I don’t believe it is, sure there is always that risk, but I believe this is truly a startup that is doing what is necessary to get the business through the startup phase. A share dilution scam happens when a company, typically traded in unregulated markets such as the OTC Bulletin Board and the Pink Sheets, repeatedly issues a massive amount of shares into the market for no reason, considerably devaluing share prices until they become almost worthless, causing huge losses to shareholders. Then, after share prices are at or near the minimum price a stock can trade and the share float has increased to an unsustainable level, those fraudulent companies tend to reverse split and continue repeating the same scheme. When you look at the number of shares Fuse is issuing with warrants they are appropriate for the funding needed to meet the business plan. In the February 2012 issuance that was roughly $7m if they were all executed. The series A had 5 years to execute and the series B had 7 months.

Series A Total 15092185 @ $.26 = $3,923,968.00
Series B Total 15092186 @ $.21 = $3,169,359.00

So what’s it going to take to get this PPS headed north?

In my opinion Fuse is executing well against their business plan. They now have a base revenue stream that really is in its infancy. As distribution and awareness grows that base revenue is going to grow and reduce dependency on warrants. But don’t look for that to happen dramatically this year. It will take a few years to get there. What we really need to see is that it is moving in the right direction and financing continues to come in to support the business. Quarter over quarter growth is going to make the balance sheet look more and more attractive to investors. I’m not even looking for much at the end of this quarter what I’ll be keeping an eye on is growth over the next year or more as it gains momentum at GNC and goes into additional distribution networks.
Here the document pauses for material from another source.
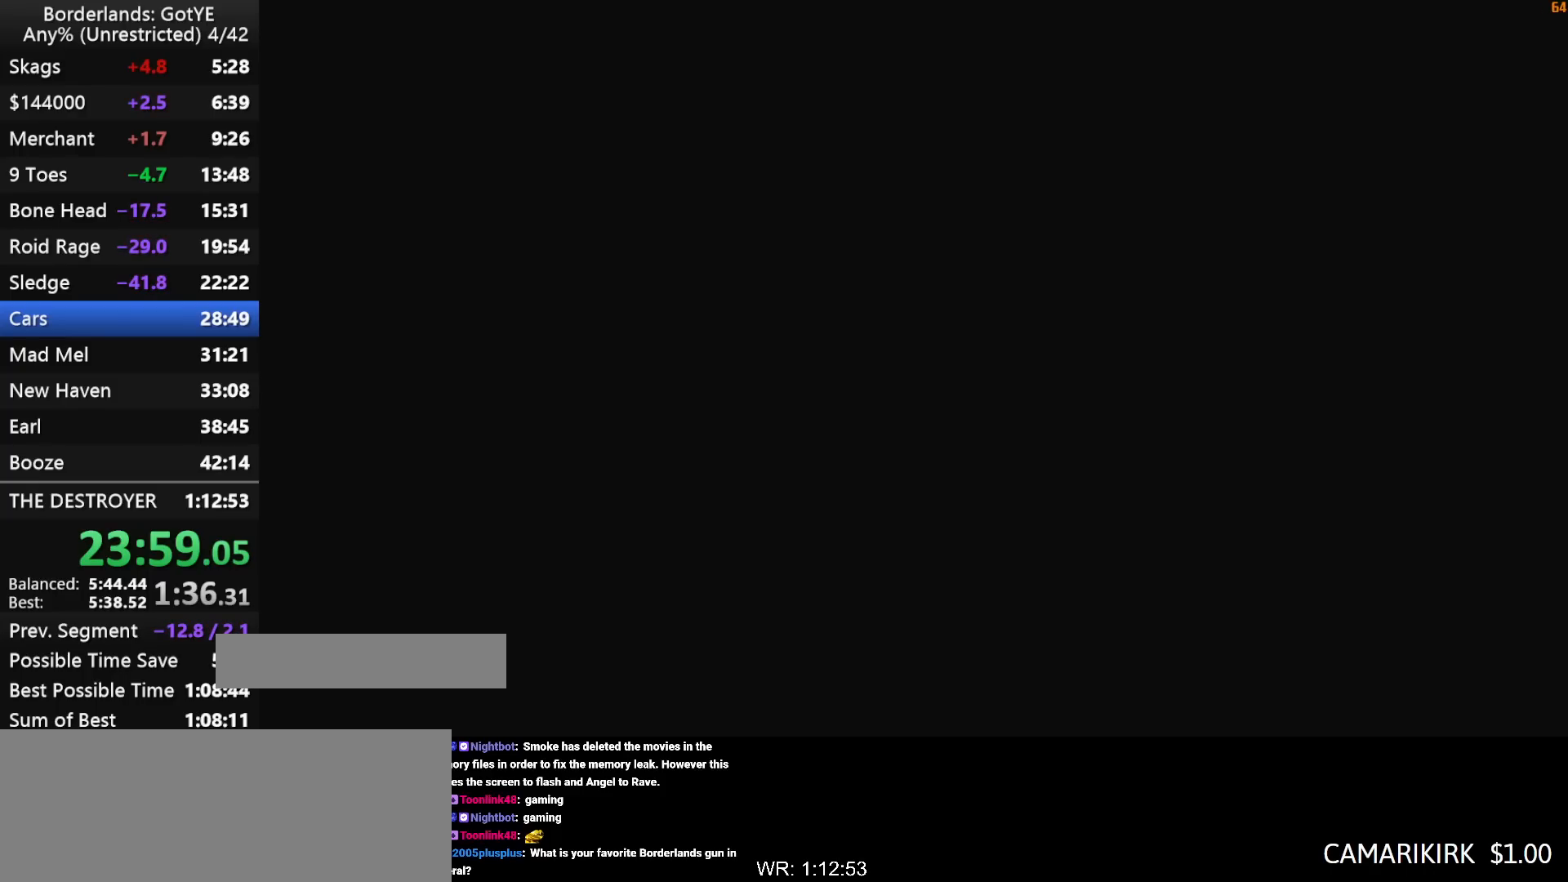
{"keys": [], "mouse_move": "still", "events": []}
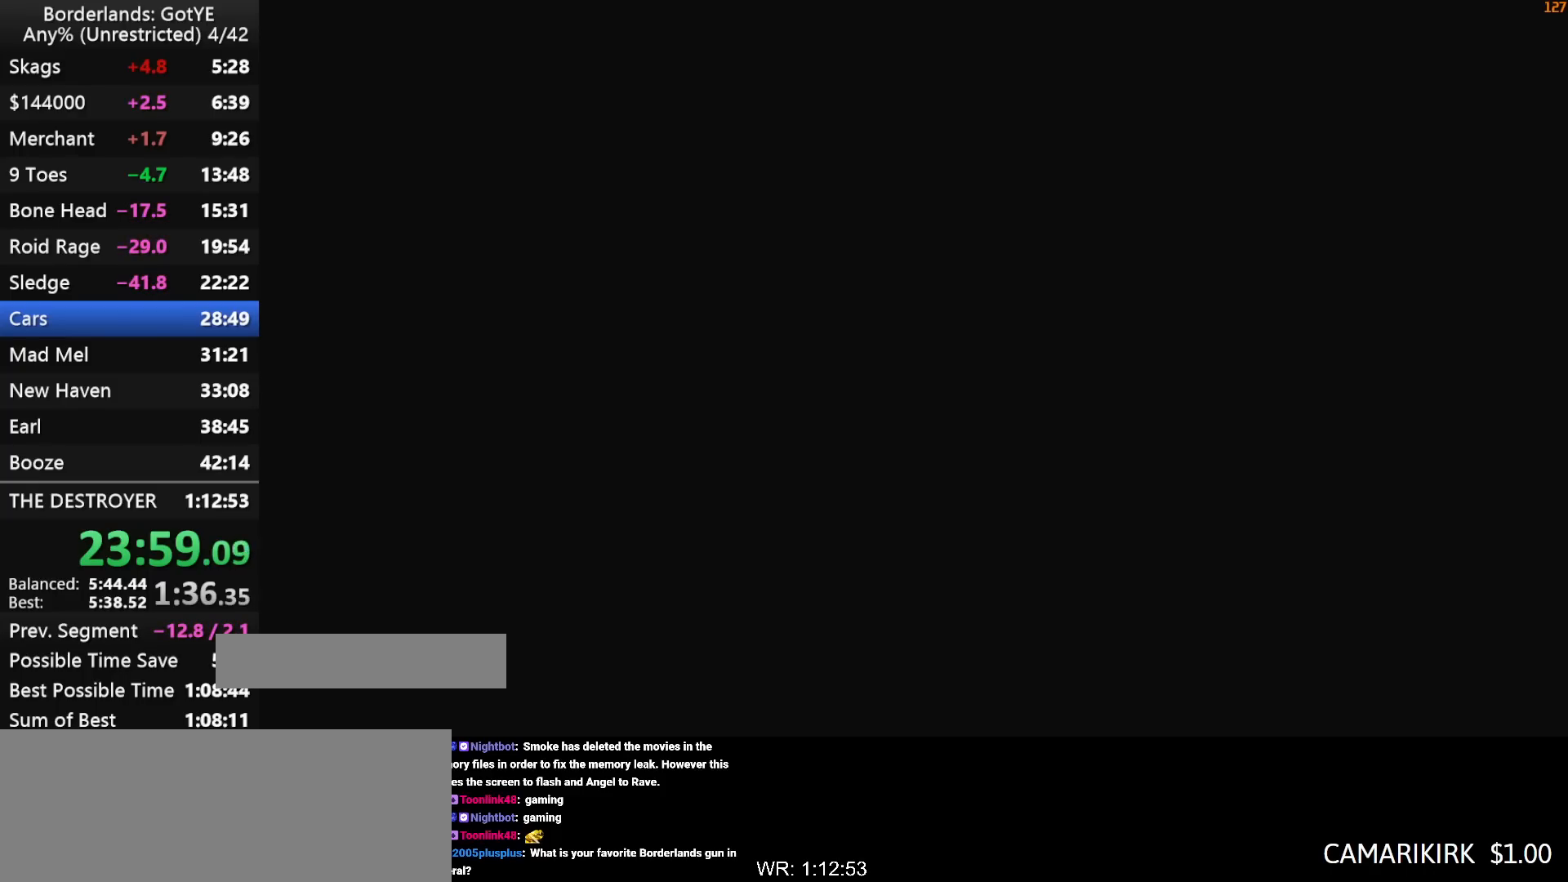
{"keys": [], "mouse_move": "left", "events": []}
That is going to bring confidence to investors willing to finance the continued startup operations. Now we are adding a second revenue engine which will further aid in the slow march to a solid balance sheet.

People questioned the 5 year EnerJel projection that it could be $200MM plus consumer products business. Those projections are not just pulled out of the air. Whenever you bring a product to market there is a significant amount of research that goes into forecasting. It’s not “hey I’ve got this widget I want to sell, let’s just see what happens”. Target markets and distribution are planned and implemented over time given the budget you have to work with. This team is doing a great job of building incremental growth in my opinion. The sales department that I support has projections going out 5 years for each product we sell based on market conditions now and predicted conditions going forward. This is so that management can accurately budget and forecast for operations and capital improvements. For a startup this is no different. They have projected numbers for each product and distribution network they plan to go into at least for the next five years. That’s part of your presentation to potential investors.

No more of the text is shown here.